Material for this exercise below:

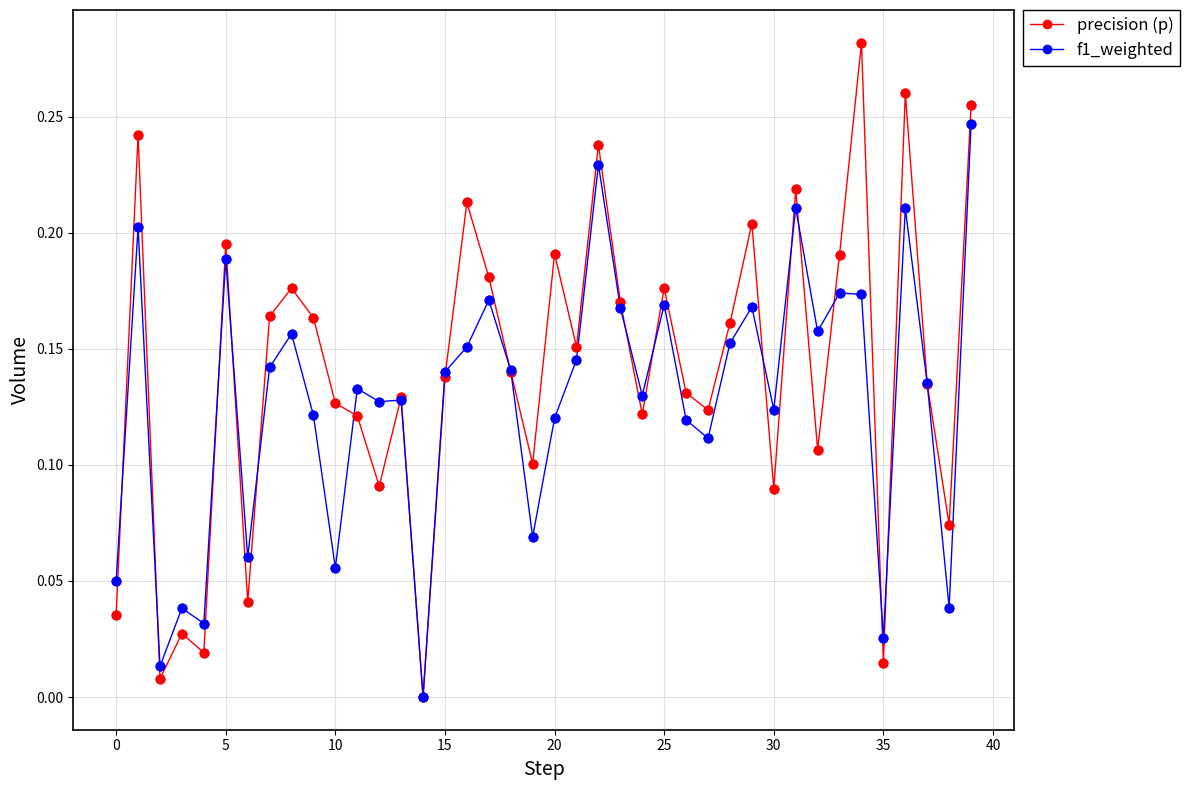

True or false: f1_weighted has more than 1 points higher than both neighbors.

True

End of Material for this exercise.
Material for this exercise below:

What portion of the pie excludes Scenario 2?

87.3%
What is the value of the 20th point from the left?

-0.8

End of Material for this exercise.

■ **What to produce**
Copy every line of the records that contains the string "True", treating uppercase and lowercase letters as distinct.

■ **Task response**
True or false: f1_weighted has more than 1 points higher than both neighbors.
True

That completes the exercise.